While you're honing your skills in your field -- whether you're still in school or in the middle of your career -- here are some ways you can try your hand at leadership before taking your career down a path you might hate.

1. Start a side hustle.

Before you go all in and start a company you have to lead, dabble with the idea as a side hustle. It'll let you ramp up slowly, so you can try on all the hats of entrepreneurship one by one: managing projects, people, finances and creative ideas.

If you find that any of these are awful for you, you can always pull back.

As my fellow Inc. contributor Carol Sankar explains, starting your business as a side hustle helps you find what works (and what doesn't) while mitigating risk: "Before you quit your job, use your 'hustle' hours as your exploratory time to make adjustments and changes. It is less risky during the side hustle phase to go through this process."

2. Volunteer.

In college, volunteering gave me some of my first leadership opportunities. Look for local non-profit organizations supporting causes you care about, and join the volunteer ranks for a couple of hours each week or month.

Once you're oriented, look for opportunities to lead. The group might need coordinators to organize or recruit other volunteers. Or offer an idea for a whole project you could lead. From my experience, nonprofits love anyone who's willing to go the extra mile.

Volunteering was especially helpful because it gave me a chance to try out both people management and project management, and see my natural strengths and weaknesses in each.

3. Run meetings at your day job.

I've got some natural leaders on my team, but they don't all yet know they have that skill. They're still intimidated to speak up at meetings, even with only a few people in the room. I encourage them to build that muscle by giving them time to prepare before calling on them in a meeting.

If you have opportunities like this, take them. Let your boss know leadership is a goal, and work together to find opportunities to dip your toes in.

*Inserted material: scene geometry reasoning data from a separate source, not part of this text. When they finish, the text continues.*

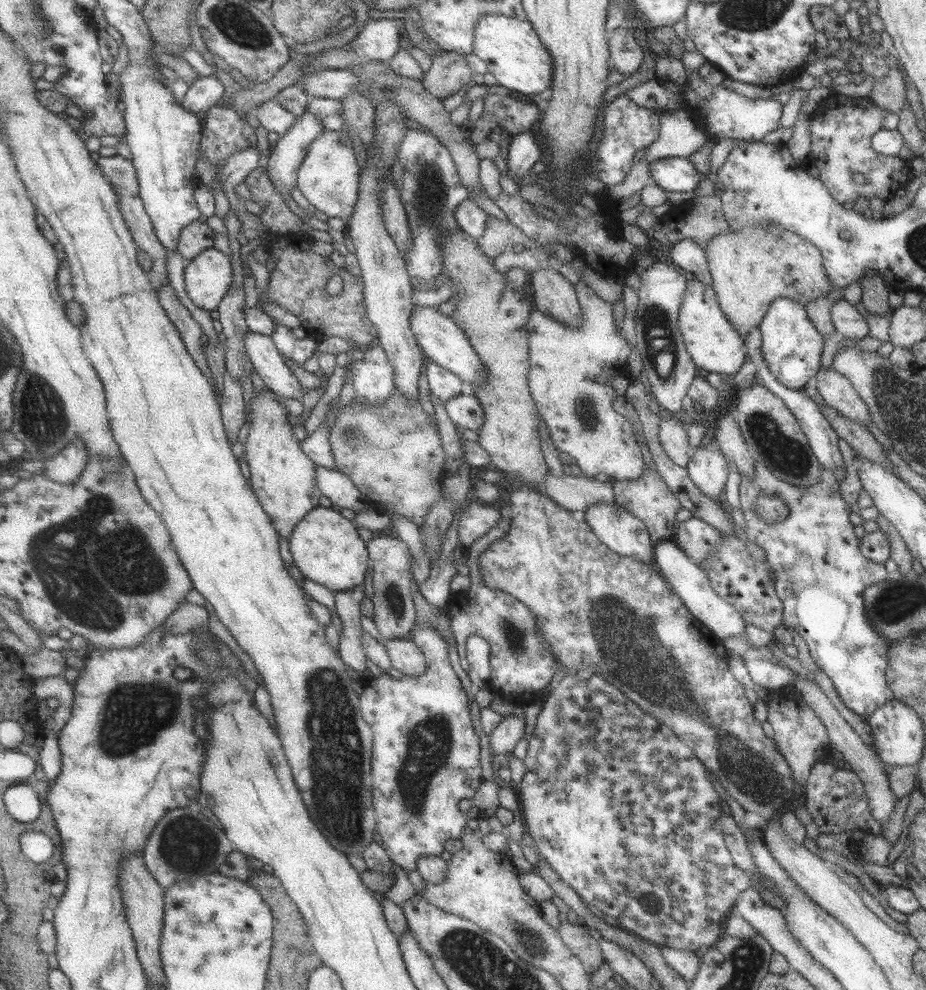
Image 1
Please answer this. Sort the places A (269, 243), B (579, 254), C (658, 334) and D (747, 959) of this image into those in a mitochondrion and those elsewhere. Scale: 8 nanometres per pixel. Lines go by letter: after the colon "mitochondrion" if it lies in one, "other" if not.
A: other
B: other
C: mitochondrion
D: mitochondrion

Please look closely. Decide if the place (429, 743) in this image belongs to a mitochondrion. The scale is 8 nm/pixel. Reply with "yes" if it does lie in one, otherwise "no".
yes

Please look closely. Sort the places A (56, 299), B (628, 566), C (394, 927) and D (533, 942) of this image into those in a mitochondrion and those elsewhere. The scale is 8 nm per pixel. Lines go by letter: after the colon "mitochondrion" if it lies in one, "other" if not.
A: other
B: other
C: other
D: mitochondrion

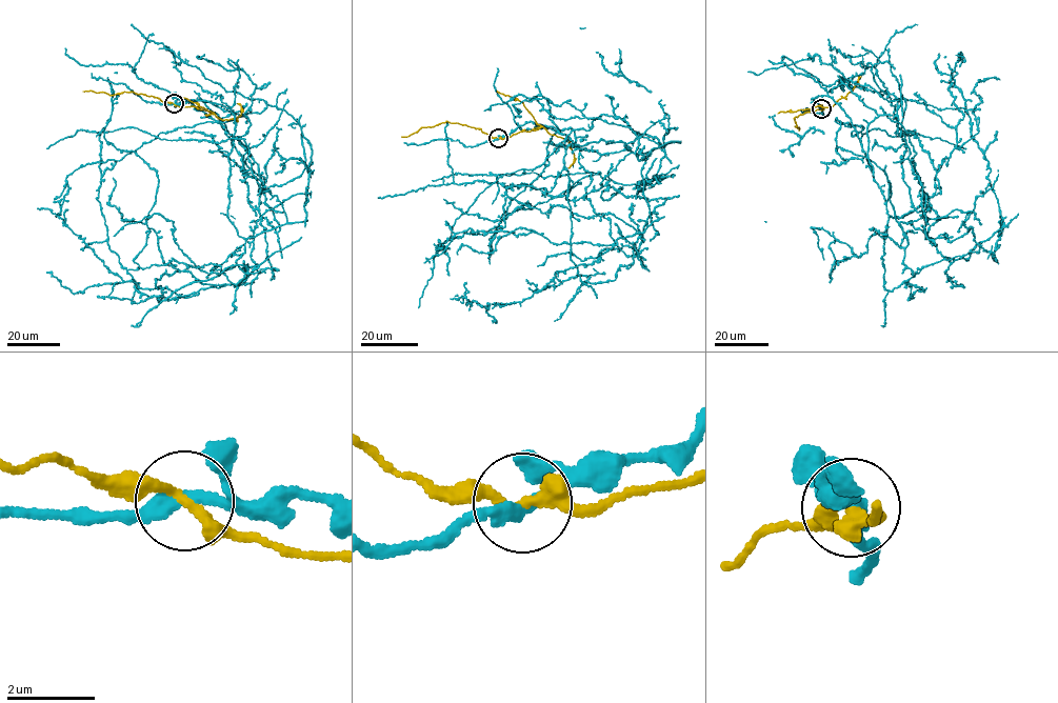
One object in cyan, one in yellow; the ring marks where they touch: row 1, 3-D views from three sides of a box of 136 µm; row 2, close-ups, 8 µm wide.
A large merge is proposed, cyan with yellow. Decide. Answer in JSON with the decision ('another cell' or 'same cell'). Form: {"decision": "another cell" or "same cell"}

Running a single meeting or owning a recurring meeting lets you step into that leadership role briefly, for 30 or 60 minutes a week. It's safe, because no particular outcome rides on your performance; but still effective, because you have to learn how to navigate various needs and personalities to keep the meeting on track and ensure a productive use of everyone's time.

4. Manage group projects.

Whether at a job, through your kids' school or in your friend group, look for mini leadership opportunities to strengthen your skills and assess your interest.

Were you on fire coordinating your best friend's bachelorette party? Or did you hate being responsible for everything, and fielding everyone's questions and concerns about the night?

However unrelated to your career, these experiences can shed light on whether you're a good fit for leadership before you take the responsibility of leadership to a team or company.

5. Become a mentor

Do people earlier in their careers often ask you for advice? This is a great opportunity to put on your leadership hat and see how you fare.

Surprisingly early in my writing career, newer bloggers and freelancers would ask me for guidance. I loved having these conversations and eventually started charging for them as a writing coach. Now, as a manager, I realize what a huge role coaching and mentorship plays in any kind of leadership, and I'm thankful for that early experience.

Before strapping yourself to a job or company that puts you in this position every day, make yourself available for smaller leadership moments. Connect with someone green in your field seeking a mentor. Or keep it even simpler, and just respond thoughtfully when someone asks you for advice.

These one-off conversations can help you see how you feel about the responsibility that accompanies being looked up to.